Do Not Litter And Feed The Birds

A sentence in natural language can often be interpreted in two ways, but in mathematics, we must be precise in our use of language and avoid ambiguity. This often least to humorous interpretations of street signs and the results can be adorable.

Take this street sign example, which I photographed in September of 2010 at the Happy Paws pet store near NYU. It’s a wonderful sign on a messy street that immediately attracted my attention and confusion.

Do Not Litter And Feed The Birds

Please leave a comment below on how you understand this sign:

A) Two separate commands: you should not litter AND you should feed the birds. Why?

B) You should neither litter nor feed the birds. Why?

C) You should either not litter or not feed the birds, or do neither. Why?

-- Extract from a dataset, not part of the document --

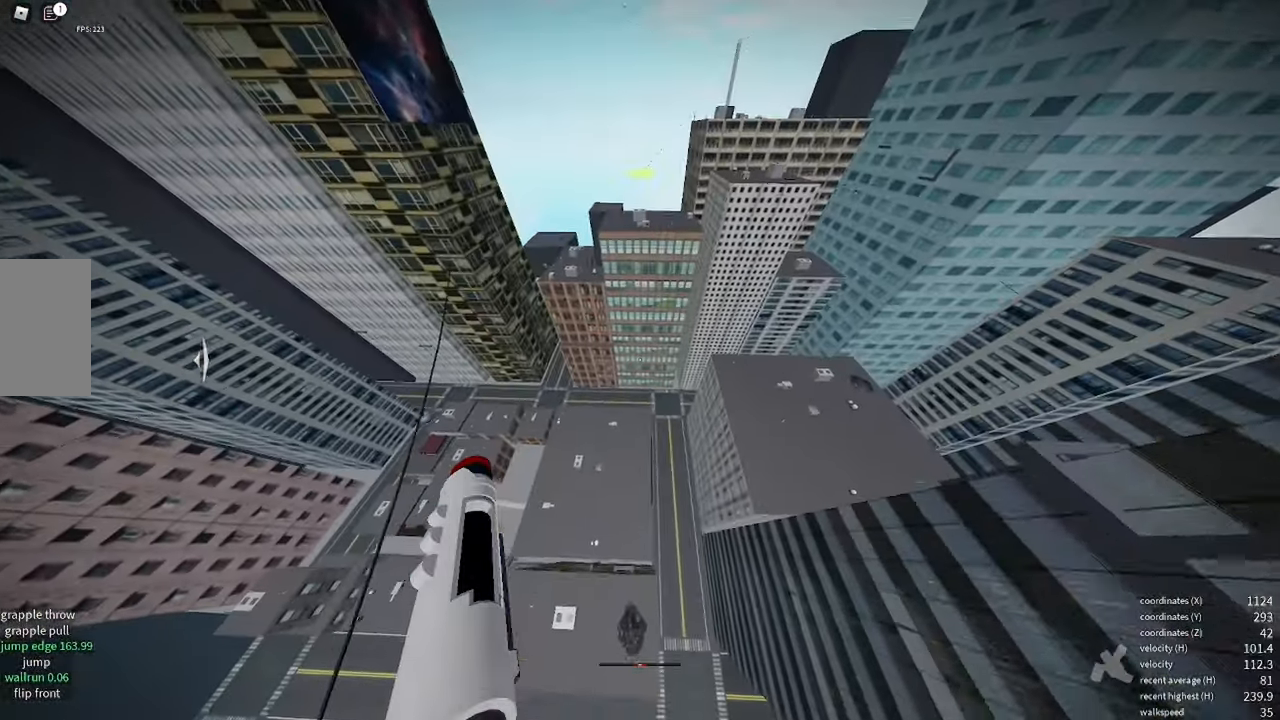
{"keys": ["w"], "mouse": [], "events": [[150, "s", "down"], [217, "d", "up"], [300, "d", "down"], [450, "d", "up"], [450, "s", "up"], [450, "w", "down"]]}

D) All of the above (and why?)

E) Explain a distinct interpretation.






3 responses to “Do Not Litter And Feed The Birds”

  1. benblumsmith Avatar

    I can get all these readings, but actually I think the most natural reading for me is in the (E) category:

    "If you litter, you will be feeding the birds, and this is no good, so don't litter."

    It's amazing how much propositional (both descriptive and normative) content I'm getting out of a sentence that is formally an imperative:

    a) "If you litter, this will feed the birds" (Descriptive proposition.)

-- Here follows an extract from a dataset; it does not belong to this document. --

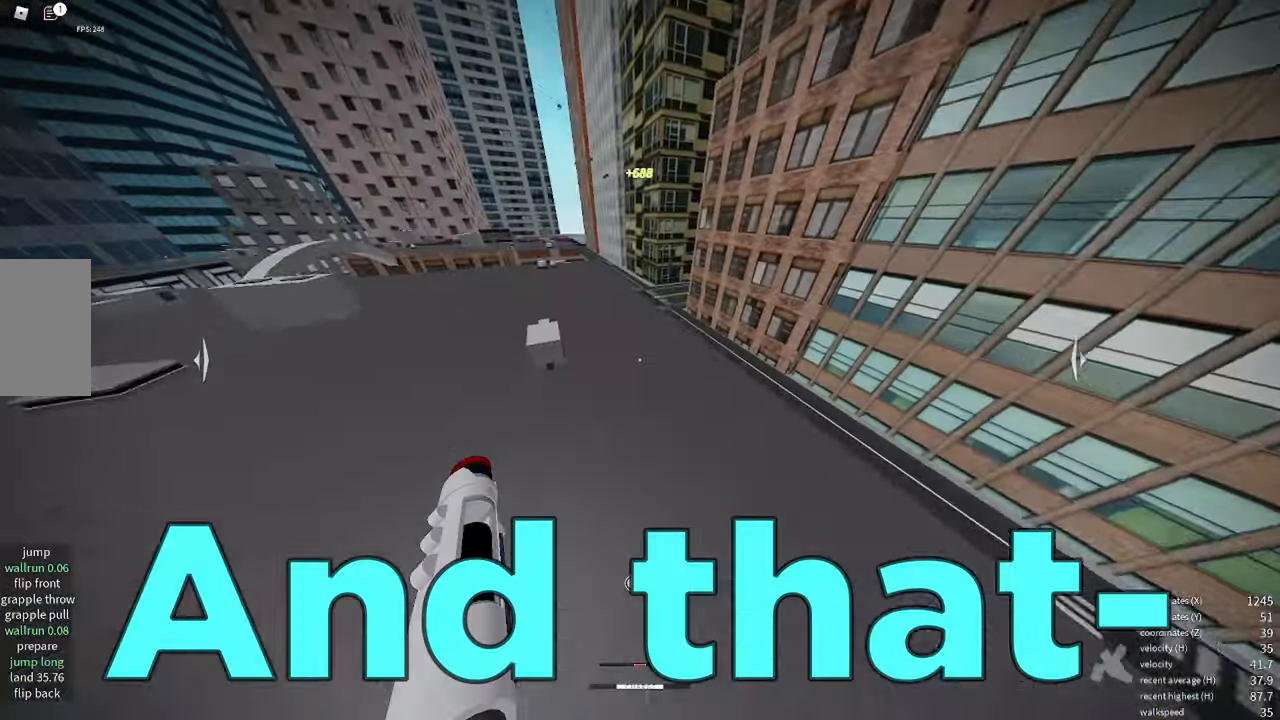
{"keys": ["shift", "w"], "mouse": [], "events": [[50, "a", "down"], [366, "shift", "down"], [483, "a", "up"]]}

    b) "This would be bad." (Normative proposition.)

    c) "So don't do it." (Imperative.)

    … but even though this is the most natural reading for me, it's still unsatisfying. What's wrong with feeding birds?

  2. cheesemonkeysf Avatar

    I love these instances of what contemporary rhetorical theorists call the aporia (from the Greek) for that gap which sometimes opens up between intention and delivered or received message.

    My own favorite example of this slippage of language comes from a sign on the Via Chiantigiana (the Chianti Road in Tuscany's Chianti country) at a woodland turn=off on the road.

    Two signs, the ostensibly translated English version above that requests, "Speak Slouly Please" and the probable Italian intention, asking "Parlare a bassa voce," meaning "Speak quietly please."

    An obvious gap between intended signified and actual imperative, yet one in which the stakes are in fact extremely low.

    Still, there is delight to be taken in our inherent human fallibility. In the (translated) words of the old Yiddish proverb, "Man thinks, God laughs."

    – Elizabeth (aka @cheesemonkeysf on Twitter)

  3. Zeno Avatar

    I see littering and birdfeeding as one act, so littering is fine as long as it's not accompanied by birdfeeding.